足元に目線を降ろすと、辺りは見渡す限りの緑の世界。雑草の野原が広がる中、人為的につくられた道が近くの森からゆるやかに伸びていた。
さらに遠くには、現実では見たこともないような鋭角的な山々が連なり山脈を形作っていた。ここからでも全体を眺められることから、多分山頂は富士山よりかは優に高い。
僕は思った。
なるほど、確かに異世界だと。
風を肌に感じた。心地いい風だ。
「ほんとに、異世界なんだ……」
「はい。唯都さんの期待通り、正真正銘の異世界ですよ」
隣で僕と同じく座りこむ少女が静かな微笑みを浮かべる。
流麗な金の長髪、僕より少し低い身長に小柄な体躯。教科書に載っているお手本のような、百点満点の微笑み。
そこまでなら普通の可愛い女の子だけど、実を言うと彼女はわけが違う。
小さな頭の上に浮かぶ金色の輪と、彼女の背後で浮遊している半透明の『羽』。
華奢で繊細そうな身体を純白の上衣で覆うその姿が想起させるのは他でもなく。
――天使。
その美しさと驚きに、数瞬言葉を失った。
百人居たら百人全員が『天使』と答えるような、見紛うことなき存在。それが今、僕の横でその身に風を浴びている。
なんで?
「君は……誰?」
不躾な言葉が口から滑り落ちる。語彙力皆無。
「ふっふっふ、よくぞ聞いてくださいました」
呆気にとられる僕を見てからかうように微笑を浮かべ、少女はそう前置く。まるで僕のその反応を待っていたと言わんばかりに。胸に手を当て、畏まった口調で彼女は始めた。

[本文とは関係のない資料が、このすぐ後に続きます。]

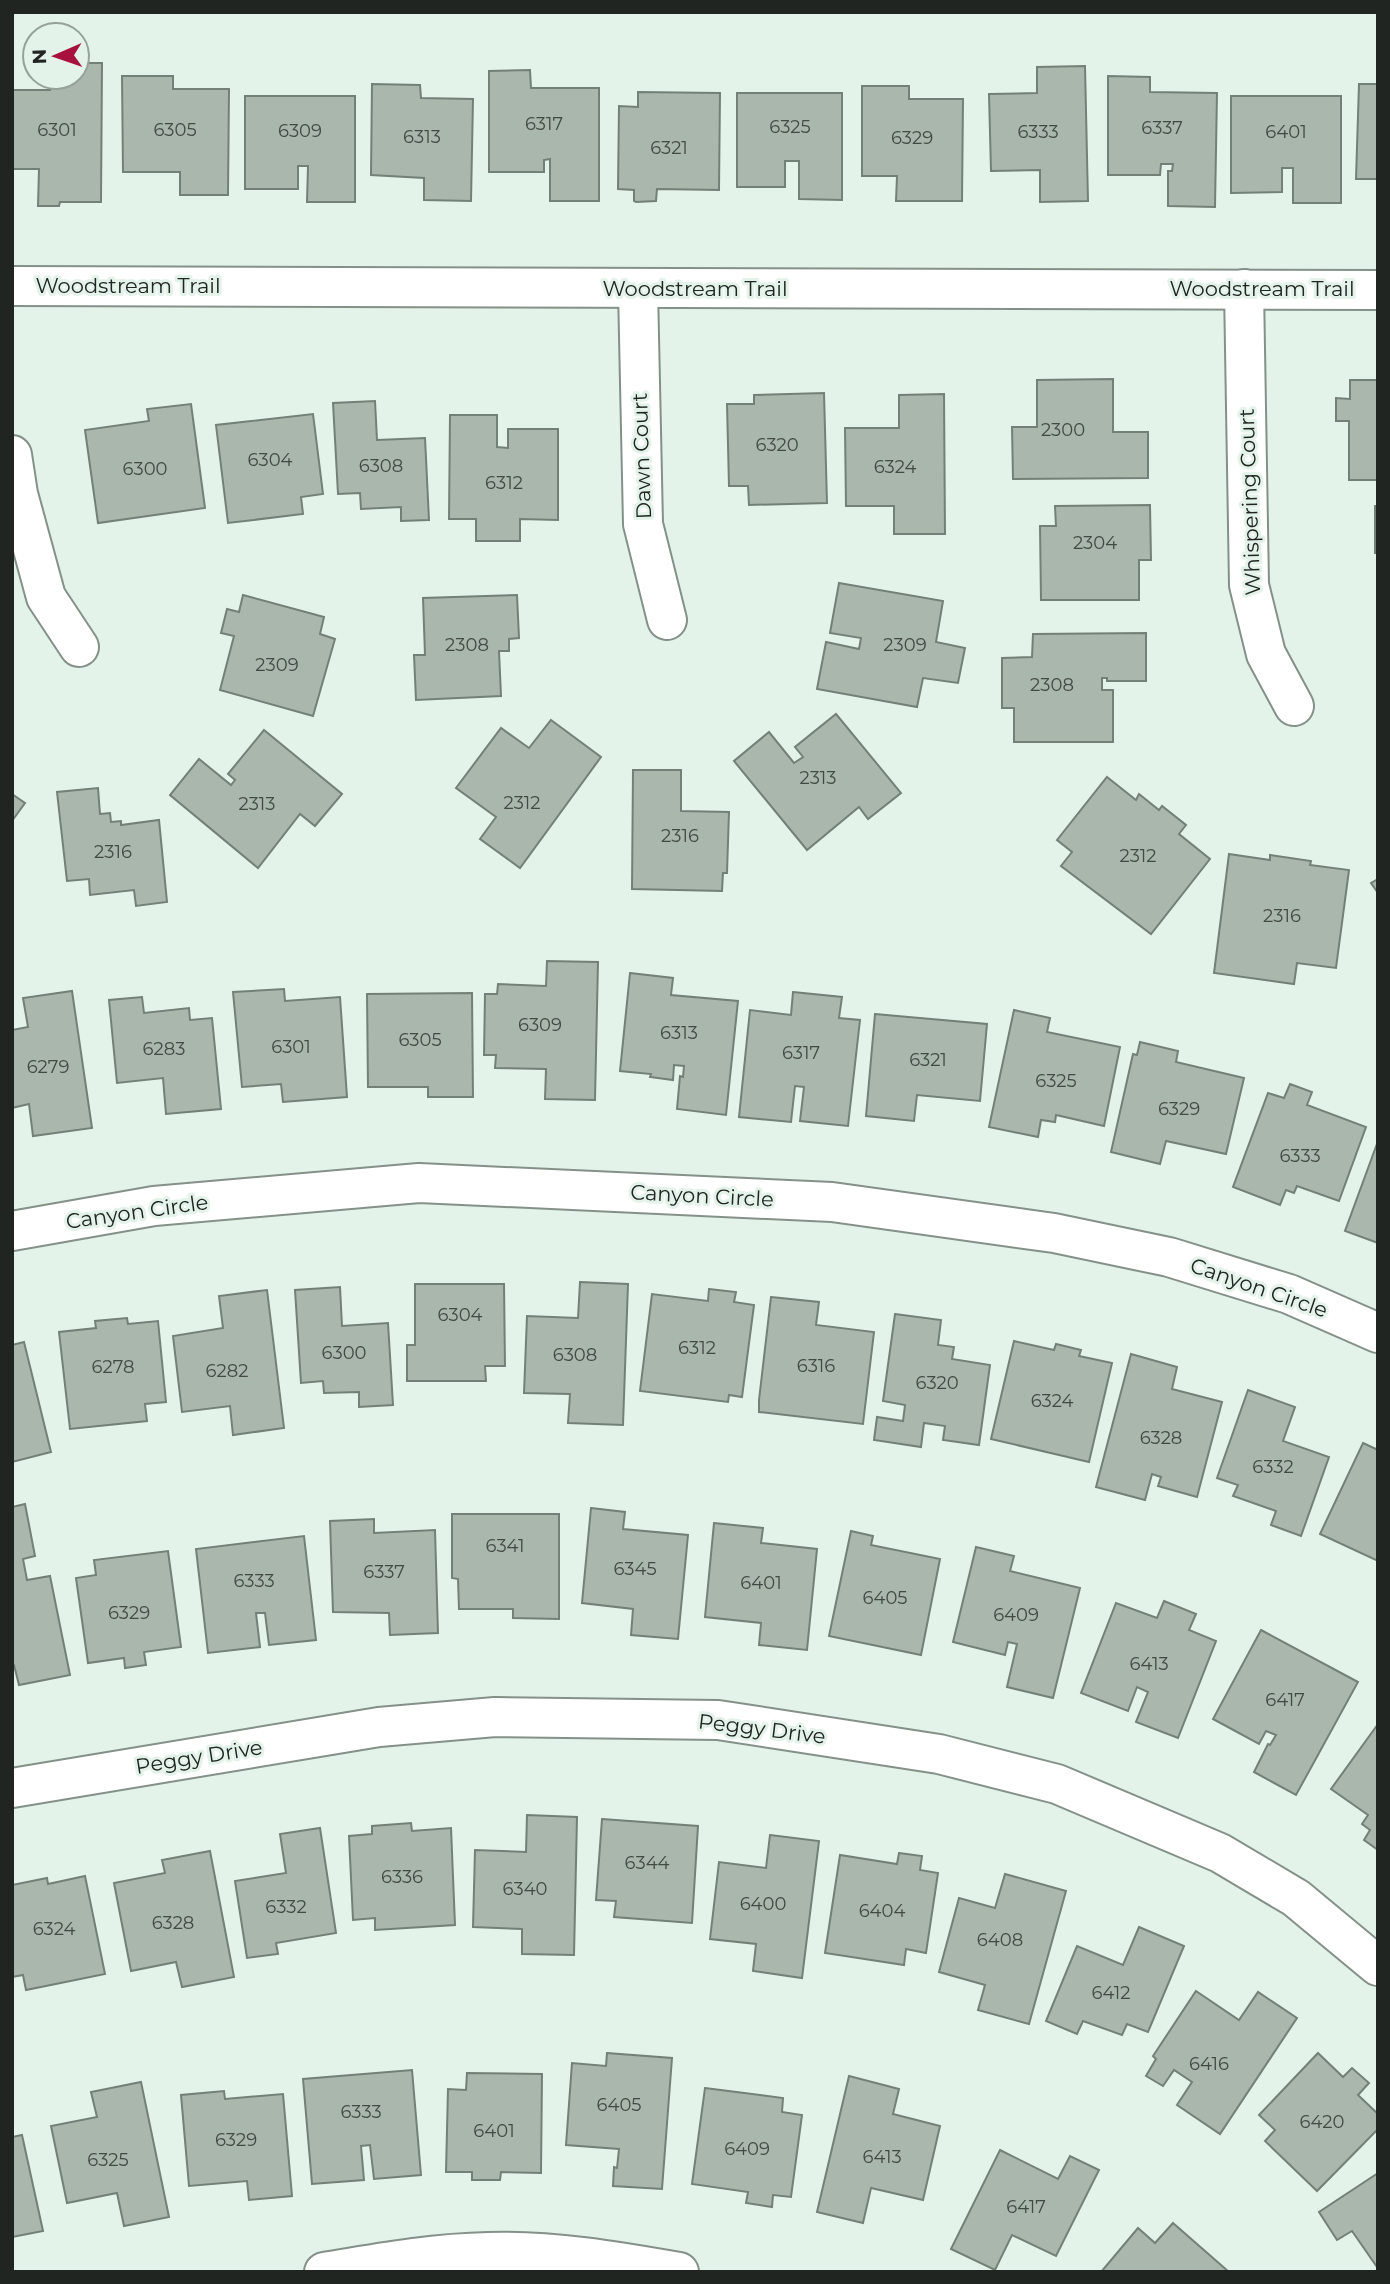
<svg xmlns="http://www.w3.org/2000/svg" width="1390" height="2284" viewBox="0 0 1390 2284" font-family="Montserrat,sans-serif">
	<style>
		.built { fill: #d4eadb }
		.building { fill: #a9b7ad; stroke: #738077; stroke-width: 2 }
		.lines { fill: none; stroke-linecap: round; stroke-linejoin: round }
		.street-casing { stroke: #849188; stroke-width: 42 }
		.street { stroke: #fff; stroke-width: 38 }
		.labels { text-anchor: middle; stroke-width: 6; stroke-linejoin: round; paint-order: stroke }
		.number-label { font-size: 18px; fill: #424a44 }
		.street-label { font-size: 21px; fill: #202521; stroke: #e4f3e9 }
	</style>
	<rect width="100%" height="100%" fill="#e4f3e9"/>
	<!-- built -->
	<polygon class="built" points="852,12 1378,12 1378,13"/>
	<!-- building -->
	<g class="building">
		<polygon points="77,63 102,63 101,202 60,202 59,206 38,206 39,169 12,169 12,90 50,90 50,77 77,77"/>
		<polygon points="1085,66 1088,201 1040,202 1040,170 991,171 989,94 1037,93 1037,67"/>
		<polygon points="530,70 531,88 599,88 599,201 550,201 550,159 544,160 544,172 489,172 489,71"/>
		<polygon points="122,76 173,76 173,89 229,89 228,195 180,195 180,172 123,172"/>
		<polygon points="1108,76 1150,77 1150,92 1217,93 1215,207 1168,206 1168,171 1172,171 1173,164 1161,164 1160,175 1108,175"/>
		<polygon points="372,84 420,85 421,98 473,99 471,201 424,200 424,178 371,175"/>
		<polygon points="1359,84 1378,84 1378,179 1356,179"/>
		<polygon points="862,86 909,86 909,99 963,99 962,201 896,201 897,176 862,176"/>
		<polygon points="638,92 720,93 719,190 657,189 656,201 636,202 634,201 634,190 618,189 619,106 638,107"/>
		<polygon points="737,93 842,93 842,200 799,199 799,161 785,161 785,187 737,187"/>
		<polygon points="245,96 355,96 355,202 307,202 308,166 298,166 298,189 245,189"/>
		<polygon points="1231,96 1341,96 1341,203 1293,203 1293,168 1282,168 1282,192 1231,193"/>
		<polygon points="1113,379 1113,432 1148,432 1148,478 1013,479 1012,427 1037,427 1037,380"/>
		<polygon points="1350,380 1378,380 1378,480 1349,480 1349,421 1336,421 1336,398 1350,399"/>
		<polygon points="824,393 827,503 749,505 748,486 729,486 727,404 754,404 754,395"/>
		<polygon points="944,394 945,534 894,534 894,506 846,506 845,428 899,428 899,395"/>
		<polygon points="375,401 377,440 425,438 429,520 401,521 401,507 361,509 360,493 338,494 333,403"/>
		<polygon points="191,404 205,508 98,523 85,430 149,421 147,409"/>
		<polygon points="313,414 323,494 301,497 303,514 228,523 216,425"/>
		<polygon points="450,415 497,415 497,447 508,448 508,429 558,429 558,520 520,519 520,541 476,541 476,519 449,519"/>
		<polygon points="1150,505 1151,560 1139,560 1139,600 1041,600 1040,526 1056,526 1055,506"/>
		<rect x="1375" y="506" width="3" height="47"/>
		<polygon points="839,583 943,601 936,642 965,648 958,683 923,678 917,707 817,689 826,642 859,649 861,638 830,633"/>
		<polygon points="243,595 324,617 320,634 335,639 313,716 220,690 234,636 221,633 227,609 239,612"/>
		<polygon points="517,595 519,638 509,639 509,651 499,651 501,696 416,700 414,655 425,655 423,598"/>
		<polygon points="1146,633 1146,681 1107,681 1107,678 1102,678 1102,690 1113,690 1113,742 1014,742 1014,708 1002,708 1002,658 1032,657 1033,634"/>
		<polygon points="836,714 901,793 868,819 859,807 807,850 734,761 769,732 794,763 803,757 795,747"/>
		<polygon points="551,720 601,757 520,868 480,839 496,817 456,788 501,728 529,748"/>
		<polygon points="264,730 342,794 315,826 300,814 258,868 170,795 199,759 231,785 235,780 228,774"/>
		<polygon points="633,770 681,770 681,811 729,812 727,873 723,873 722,891 632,889"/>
		<polygon points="1107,777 1136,800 1139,794 1159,810 1162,806 1186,825 1179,834 1210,859 1151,934 1061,866 1072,852 1057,840"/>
		<polygon points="98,788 100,814 110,813 111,822 121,821 121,825 159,820 167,902 136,906 134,890 90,895 89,879 67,881 57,792"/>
		<polygon points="12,794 25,803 12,821"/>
		<polygon points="1229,854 1270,860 1270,855 1311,861 1310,865 1349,870 1336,968 1297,963 1294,984 1214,973"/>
		<polygon points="1378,879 1378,893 1371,883"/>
		<polygon points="547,961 598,962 595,1100 545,1099 546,1069 495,1068 496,1055 484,1055 485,994 497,994 498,984 546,986"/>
		<polygon points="630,973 673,978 671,995 738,1001 726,1115 677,1109 680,1076 683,1077 684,1066 674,1065 673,1080 650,1077 651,1074 620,1071"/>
		<polygon points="284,989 285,1001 340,997 347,1097 283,1102 281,1084 242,1087 233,992"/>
		<polygon points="72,991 92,1128 33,1136 29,1104 12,1108 12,1030 28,1027 23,998"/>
		<polygon points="793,992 842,997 839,1018 860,1020 848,1126 800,1121 804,1087 795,1086 791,1122 739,1117 750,1010 791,1015"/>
		<polygon points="472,993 473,1097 428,1097 428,1087 368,1087 367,994"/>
		<polygon points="142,997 144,1013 189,1008 190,1020 212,1018 221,1109 166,1114 163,1078 117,1083 109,1000"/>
		<polygon points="1014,1010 1050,1018 1047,1032 1120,1047 1104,1126 1056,1115 1055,1122 1041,1120 1038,1137 989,1127"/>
		<polygon points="875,1014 987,1024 980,1101 917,1095 914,1121 866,1116"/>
		<polygon points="1140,1042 1178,1051 1176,1062 1244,1078 1226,1154 1166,1141 1160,1164 1111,1152 1133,1054 1137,1055"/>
		<polygon points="1290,1084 1312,1092 1307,1105 1366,1127 1339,1201 1297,1186 1294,1193 1286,1190 1280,1205 1233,1187 1268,1093 1284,1098"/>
		<polygon points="1378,1141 1378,1243 1345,1231"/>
		<polygon points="580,1282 628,1284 623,1425 568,1423 570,1394 524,1393 527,1316 578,1318"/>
		<polygon points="415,1284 504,1284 505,1366 485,1366 486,1381 407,1381 407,1345 415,1345"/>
		<polygon points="340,1287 342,1326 388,1323 393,1405 359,1407 359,1392 324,1393 323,1381 301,1383 295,1290"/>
		<polygon points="709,1289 736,1292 734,1302 754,1305 742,1397 729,1395 728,1402 640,1391 652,1294 708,1301"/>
		<polygon points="267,1290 284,1428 233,1435 230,1406 182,1412 173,1336 223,1328 219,1296"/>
		<polygon points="771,1297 819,1302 816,1325 874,1332 863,1424 759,1412 759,1400"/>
		<polygon points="895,1314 941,1320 938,1345 954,1347 952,1359 990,1365 979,1445 943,1440 945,1426 924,1423 921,1447 874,1440 877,1417 903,1421 905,1405 883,1401"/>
		<polygon points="127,1318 128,1324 158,1321 166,1402 145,1404 147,1421 70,1429 59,1332 96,1328 95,1321"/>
		<polygon points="1014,1341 1054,1350 1056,1344 1081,1350 1079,1356 1112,1363 1089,1462 991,1439"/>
		<polygon points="24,1342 51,1452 12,1462 12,1345"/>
		<polygon points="1131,1354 1177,1367 1172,1389 1222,1402 1197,1497 1158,1486 1161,1477 1152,1474 1145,1500 1096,1487"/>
		<polygon points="1248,1390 1295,1407 1283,1441 1329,1457 1301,1536 1271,1525 1276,1511 1233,1496 1238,1485 1217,1478"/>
		<polygon points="1363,1443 1378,1450 1378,1561 1320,1534"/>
		<polygon points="25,1504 35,1556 23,1559 27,1580 50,1576 70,1675 19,1685 14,1665 12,1665 12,1507"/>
		<polygon points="591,1508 625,1512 623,1529 688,1535 678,1639 631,1635 633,1609 582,1603"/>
		<polygon points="452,1514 559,1514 559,1619 513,1618 513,1609 459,1609 458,1579 452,1578"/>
		<polygon points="374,1519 374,1533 435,1530 438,1633 390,1635 389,1613 333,1612 330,1521"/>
		<polygon points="714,1523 763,1528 761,1543 817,1549 807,1650 759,1645 761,1623 705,1617"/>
		<polygon points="851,1531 873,1536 871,1545 940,1559 921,1655 829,1636"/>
		<polygon points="304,1536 316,1640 269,1645 265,1613 256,1613 260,1647 208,1653 196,1549"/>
		<polygon points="976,1547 1014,1556 1010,1571 1080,1588 1053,1698 1007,1687 1017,1644 1008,1642 1005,1655 953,1642"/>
		<polygon points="168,1551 181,1647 144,1652 146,1665 125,1668 124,1658 88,1663 76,1578 96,1575 94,1560"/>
		<polygon points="1164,1601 1196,1614 1189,1630 1216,1641 1178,1738 1136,1722 1148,1692 1137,1687 1128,1711 1081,1693 1116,1603 1157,1618"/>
		<polygon points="1261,1630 1358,1682 1296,1795 1254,1772 1268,1744 1270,1745 1276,1735 1266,1731 1259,1744 1213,1719"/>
		<polygon points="1378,1724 1378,1850 1364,1840 1370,1830 1362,1824 1368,1815 1331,1789"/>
		<polygon points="527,1815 577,1817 574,1955 522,1954 522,1929 473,1927 475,1850 526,1852"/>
		<polygon points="602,1819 698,1826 692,1923 614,1917 616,1901 596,1900"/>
		<polygon points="411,1823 412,1831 451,1828 455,1925 375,1930 375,1918 353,1920 349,1836 372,1834 372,1826"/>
		<polygon points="320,1828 336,1933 276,1943 278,1954 247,1958 235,1881 286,1873 280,1834"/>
		<polygon points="770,1835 819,1841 802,1978 753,1971 756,1944 710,1939 719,1862 766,1868"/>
		<polygon points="210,1851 234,1977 182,1987 176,1962 131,1971 114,1883 165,1873 162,1860"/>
		<polygon points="899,1853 922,1856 920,1870 938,1873 926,1953 906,1949 904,1965 825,1953 840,1855 897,1864"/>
		<polygon points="1005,1874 1066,1891 1029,2024 978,2010 985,1985 939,1972 959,1898 995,1908"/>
		<polygon points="85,1876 105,1974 26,1990 23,1975 12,1977 12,1885 47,1878 48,1884"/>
		<polygon points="1139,1927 1184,1946 1148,2032 1127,2024 1122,2035 1083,2021 1077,2034 1046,2021 1077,1946 1123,1965"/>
		<polygon points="1196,1991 1239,2020 1258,1992 1297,2018 1220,2134 1177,2105 1192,2082 1174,2070 1163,2086 1146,2076 1156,2059 1153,2056"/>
		<polygon points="607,2053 672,2058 662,2189 613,2186 614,2167 617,2168 619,2149 566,2145 572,2063 606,2066"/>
		<polygon points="1318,2053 1343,2077 1352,2068 1369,2083 1358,2095 1378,2114 1378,2129 1317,2191 1265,2141 1275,2130 1259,2115"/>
		<polygon points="412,2070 421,2175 374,2179 370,2145 361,2146 364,2180 312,2184 303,2079"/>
		<polygon points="467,2073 542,2074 541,2173 501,2172 500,2180 472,2180 472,2172 446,2172 448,2089 466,2090"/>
		<polygon points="849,2076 899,2089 893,2114 940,2126 923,2200 871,2188 863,2223 817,2212"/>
		<polygon points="141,2082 169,2217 124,2226 117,2193 67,2203 51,2126 97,2117 91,2092"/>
		<polygon points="705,2088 783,2098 782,2112 802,2115 791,2197 773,2195 772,2207 746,2203 748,2192 692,2184"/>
		<polygon points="224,2091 225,2099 283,2094 292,2196 249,2200 247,2181 189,2186 181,2095"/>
		<polygon points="22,2135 43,2231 12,2237 12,2137"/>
		<polygon points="1000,2150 1058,2179 1070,2156 1099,2170 1056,2256 1012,2235 995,2270 951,2249"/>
		<polygon points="1378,2173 1378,2267 1377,2267 1352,2231 1337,2240 1319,2212"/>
		<polygon points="1173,2223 1229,2272 1101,2272 1138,2228 1155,2243"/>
	</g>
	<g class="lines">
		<defs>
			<g id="street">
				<polyline points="12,286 1378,290"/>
				<polyline points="638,289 643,524 667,620"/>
				<polyline points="1244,289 1249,585 1266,654 1294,706"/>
				<polyline points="12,455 18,494 46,597 79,647"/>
				<polyline points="12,1231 154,1206 419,1183 832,1202 1054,1233 1169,1257 1289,1294 1378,1333"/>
				<polyline points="12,1788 379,1727 495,1717 718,1720 939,1754 1057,1784 1220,1853 1296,1898 1378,1966"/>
				<path d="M324,2272C378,2263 433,2253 488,2252C552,2250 616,2261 679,2272"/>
			</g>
		</defs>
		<!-- street casing -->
		<use href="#street" class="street-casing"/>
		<!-- street -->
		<use href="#street" class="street"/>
	</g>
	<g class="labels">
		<!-- number labels -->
		<g class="number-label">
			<text x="544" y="130">6317</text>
			<text x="790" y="133">6325</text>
			<text x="1162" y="134">6337</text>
			<text x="57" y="136">6301</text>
			<text x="175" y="136">6305</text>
			<text x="300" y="137">6309</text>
			<text x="1038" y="138">6333</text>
			<text x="1286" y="138">6401</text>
			<text x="422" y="143">6313</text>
			<text x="912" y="144">6329</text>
			<text x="669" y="154">6321</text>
			<text x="1063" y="436">2300</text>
			<text x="777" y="451">6320</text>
			<text x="270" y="466">6304</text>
			<text x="381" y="472">6308</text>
			<text x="895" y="473">6324</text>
			<text x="145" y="475">6300</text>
			<text x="504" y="489">6312</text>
			<text x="1095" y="549">2304</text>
			<text x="467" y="651">2308</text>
			<text x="905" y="651">2309</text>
			<text x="277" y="671">2309</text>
			<text x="1052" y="691">2308</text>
			<text x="818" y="784">2313</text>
			<text x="522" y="809">2312</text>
			<text x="257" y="810">2313</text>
			<text x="680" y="842">2316</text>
			<text x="113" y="858">2316</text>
			<text x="1138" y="862">2312</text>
			<text x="1282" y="922">2316</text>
			<text x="540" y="1031">6309</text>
			<text x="679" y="1039">6313</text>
			<text x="420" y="1046">6305</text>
			<text x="291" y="1053">6301</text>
			<text x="164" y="1055">6283</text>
			<text x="801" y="1059">6317</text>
			<text x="928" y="1066">6321</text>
			<text x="48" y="1073">6279</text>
			<text x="1056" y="1087">6325</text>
			<text x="1179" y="1115">6329</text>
			<text x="1300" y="1162">6333</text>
			<text x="460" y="1321">6304</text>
			<text x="697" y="1354">6312</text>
			<text x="344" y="1359">6300</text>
			<text x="575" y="1361">6308</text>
			<text x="816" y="1372">6316</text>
			<text x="113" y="1373">6278</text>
			<text x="227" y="1377">6282</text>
			<text x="937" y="1389">6320</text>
			<text x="1052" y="1407">6324</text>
			<text x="1161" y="1444">6328</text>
			<text x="1273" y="1473">6332</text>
			<text x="505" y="1552">6341</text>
			<text x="635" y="1575">6345</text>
			<text x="384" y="1578">6337</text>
			<text x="254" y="1587">6333</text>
			<text x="761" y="1589">6401</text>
			<text x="885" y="1604">6405</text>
			<text x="129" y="1619">6329</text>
			<text x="1016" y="1621">6409</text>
			<text x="1149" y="1670">6413</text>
			<text x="1285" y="1706">6417</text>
			<text x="647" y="1869">6344</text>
			<text x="402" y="1883">6336</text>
			<text x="525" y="1895">6340</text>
			<text x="763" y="1910">6400</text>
			<text x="286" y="1913">6332</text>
			<text x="882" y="1917">6404</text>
			<text x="173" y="1929">6328</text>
			<text x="54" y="1935">6324</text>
			<text x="1000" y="1946">6408</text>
			<text x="1111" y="1999">6412</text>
			<text x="1209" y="2070">6416</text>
			<text x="619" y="2111">6405</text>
			<text x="361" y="2118">6333</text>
			<text x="1322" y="2128">6420</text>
			<text x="494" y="2137">6401</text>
			<text x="236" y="2146">6329</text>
			<text x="747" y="2155">6409</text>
			<text x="882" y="2163">6413</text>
			<text x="108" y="2166">6325</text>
			<text x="1026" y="2213">6417</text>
		</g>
		<!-- street labels -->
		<g class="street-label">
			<text x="128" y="293">Woodstream Trail</text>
			<text x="695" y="296">Woodstream Trail</text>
			<text x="1262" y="296">Woodstream Trail</text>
			<text transform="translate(642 456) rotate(-92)" y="7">Dawn Court</text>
			<text transform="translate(1250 502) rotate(-92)" y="7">Whispering Court</text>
			<text transform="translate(702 1196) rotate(3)" y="7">Canyon Circle</text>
			<text transform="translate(137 1212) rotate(-8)" y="7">Canyon Circle</text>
			<text transform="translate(1259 1288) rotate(19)" y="7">Canyon Circle</text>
			<text transform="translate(762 1729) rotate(7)" y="7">Peggy Drive</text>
			<text transform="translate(199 1757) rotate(-9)" y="7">Peggy Drive</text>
		</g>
	</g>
	<!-- border -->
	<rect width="1390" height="2284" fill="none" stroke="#202521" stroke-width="28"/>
	<!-- north arrow -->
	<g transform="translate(56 56) rotate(268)"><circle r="33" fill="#e4f3e9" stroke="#96a199" stroke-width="2"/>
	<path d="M0-5L12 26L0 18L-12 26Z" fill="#a8113d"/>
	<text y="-10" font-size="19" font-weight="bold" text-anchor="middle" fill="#202521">N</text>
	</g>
</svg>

「わたしはラファエラ――天国から神様直々に任命された、唯都さん専属の異世界水先案内人です! えっへん!」
わざわざ畏まって喋り出したのに、彼女は最終的にドヤ顔を決めてみせた。
礼儀正しいのか天然なのか。
「へー」
「あ、あれ!? 反応が薄いんですが!?」
「まあ……うん」
「うんってなんですか!」
意外と表情豊かで見ていて飽きない。
もうちょっとイジろうかと思ったけど、やめた。
その辺にあった木に近づき、僕は早速「準備」を始めた。まず、その辺に落ちてたロープを枝に巻き付け、体重で解けないようにきつく縛る。
「あの……それはいま何を?」
「つくってあそぼ」
「へ? 急にわくわくさんですか?」
次に、地面に向かって伸びた端を丸めて輪っかをつくって――
「……よし、完成っと」
「絵面からして嫌な予感しかしないんですけど……なんですかそれ?」
よくぞ聞いてくれた。
「どこでも首吊りロープだよ」
「まったくわくわくしないんですけど!? それどころか遊んだら死んじゃうじゃないですか! ていうかロープなんてどこから持ってきたんですかっ!!」
「その辺に落ちてた」
この子、ツッコミ力が高い。
僕は別にボケたわけじゃないけども。
「これで今から天国に戻るよ」
「ま、待ってください唯都さん! ダメですっ! せっかく異世界転移したんですよ!!」
「go to heaven……」
「唯都さんの場合はback toです! もう、こんなものこうしてやります!!」
ジョキッ、と彼女はハサミでロープを切断した。あっけなく輪っかが地面に落下する。
「くっ、ハサミなんてどこから……」
「ふっふーん、その辺に落ちてました!」
皮肉が効いた言い回しですこと。というわけで、天国への退路を絶たれた僕は彼女に手首を掴まれて半ば拘束された。